Passage proposé.
******************************

Cette métamorphose est à l'origine du
mythe grec du phénix, qui renaît de ses
cendres par le feu qu'il a lui même
généré. La
confession
négative du défunt comportait ce passage « O
toi,
Esprit, qui marches à grandes enjambées Et qui
surgis à Héliopolis, écoute-moi
Je n'ai pas commis d'actions perverses. »
Le phénix était encore
considéré comme le “Seigneur du
Jubilé”, car il était
réputé pour sa
longue
vie. Il naissait et mourrait à Héliopolis, son
cycle de
vie durait 1460 ans,
soit une période séparant l'apparition
conjointe du
soleil et de Sirius (forme
d'Isis) lors du premier jour du calendrier administratif.
Notre
calendrier
Égyptien comporte 365 jours, il débutait avec le
lever
héliaque de l'étoile
Sothis (Sirius, à gauche de la Constellation
d'Orion.),
qui annonçait la proche
crue du Nil en Juillet-Août. Jules César fit
réformer le calendrier lunaire
romain pour adopter celui-ci. Cependant il existait un calendrier des
saisons
et un calendrier sacré qui diffèrent
d'un quart de
jour ; ils ne coïncident
donc que tous les 4 x 365=1460 ans, soit une période
sothiaque.
Certains
scribes déplorèrent ce décalage entre
l'année agricole et l'année
des
administrations. L'année sothiaque
était un
évènement grandiose où les deux
calendriers affichaient le même jour. Celle-ci survint avant
notre ère au début
du règne de Séthi I° et de la
co-régence de
Ramsès II, vers 1221-1317. Ce fut
le retour mythique du Phenix. Un symbole important
nous vient aussi
d'Héliopolis, puisqu'il s'agit
du Scarabée Khépri,
“celui qui sort de la
terre”, en homonymie avec “venir au monde sous une
forme donnée”. Il est censé
sortir d'un excrément, enrobant
l'œuf et la larve, qu'il pousse ensuite.
Il
représente le dieu solaire naissant le matin, et
dès la période archaïque, identifié
à Atoum à Héliopolis. Il est
alors doté d'ailes de Faucon. Renaissant tous
les matins, il est aussi symbole de résurrection.

******************************

Extrait de données.
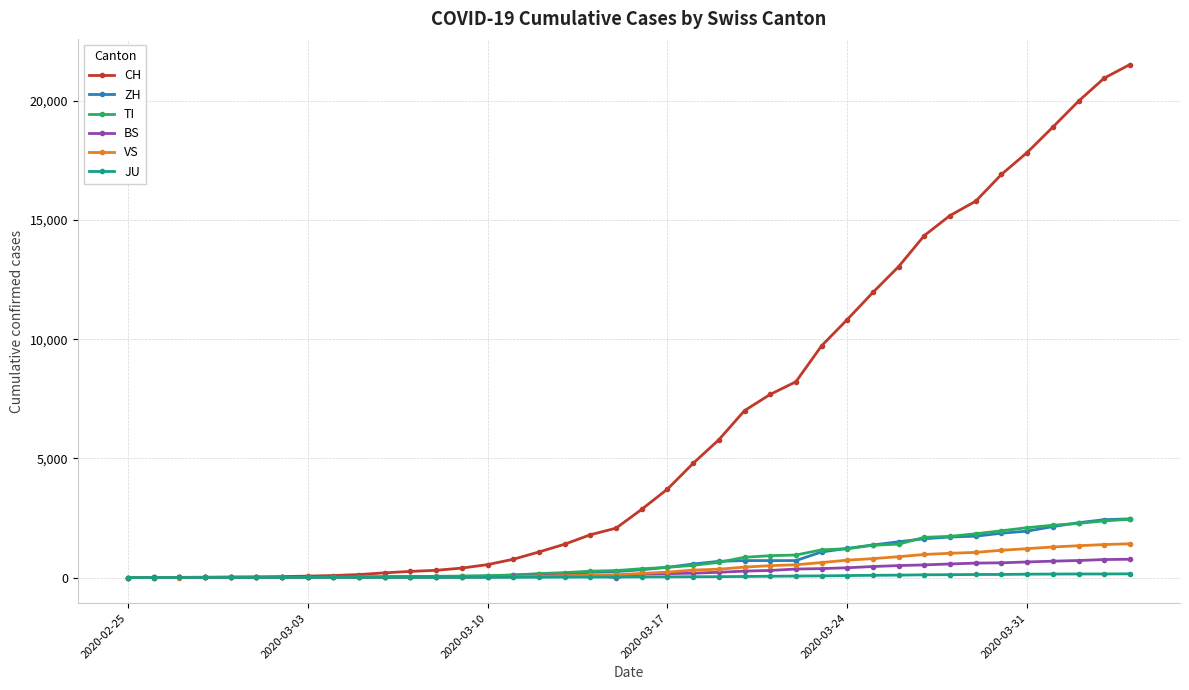

What is the maximum value shown in the chart?

21529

******************************

Consignes.
**a)** D'après le passage sur le phénix, combien d'années durait le cycle de vie de cet oiseau ?
**b)** Poursuivez le passage sur le phénix en enchaînant directement après sa dernière phrase.

Réponses individuelles.
**a)** Il durait 1460 ans.

**b)**
Héliopolis est sans doute
associée aux “Dieux anciens”, et elle en
avait annoncé le déclin. En ce
“crépuscule de Dieux”,
c'était maintenant, selon les cycles cosmiques,
aux
initiés de porter le fardeau du gouvernement cosmique.
Héliopolis aura laissé
la trace d'un lieu très tôt
consacré au culte solaire, d'un foyer de culture
renommé dans l'antiquité, et
d'un clergé aux capacités
théologiques et
mystiques admirables qui lui ont permis de
fédérer, en quelque sorte, la
multiplicité des cultes rendus en Égypte. Cette
impulsion d'unification est un
des dynamismes de notre Loge puisque le VM a clairement
exprimé sa volonté de
travailler à la Maçonnerie universelle. Cette
quête
d'unité
est toujours aussi essentielle à notre monde
d'aujourd'hui, comme l'était
la
recherche des éléments dispersés du
corps
d'Osiris. L'Histoire a
déplacé la
ville sacrée, dont Héliopolis était
une
préfiguration,. à Jérusalem :
“C'est
dans Jérusalem que je placerai mon nom”(2 Rois
21/5)” déclare le Dieu de
l'Ancien Testament. Pourtant le Temple à
Jérusalem
avait beaucoup hérité des
initiés égyptiens. En ce qui concerne le Nouveau
Testament, St Jean dans
l'Apocalypse nous décrit ainsi la
Jérusalem
céleste : “La ville céleste
n'a
plus besoin ni du soleil ni de la lune, car la gloire de Dieu
l'éclaire”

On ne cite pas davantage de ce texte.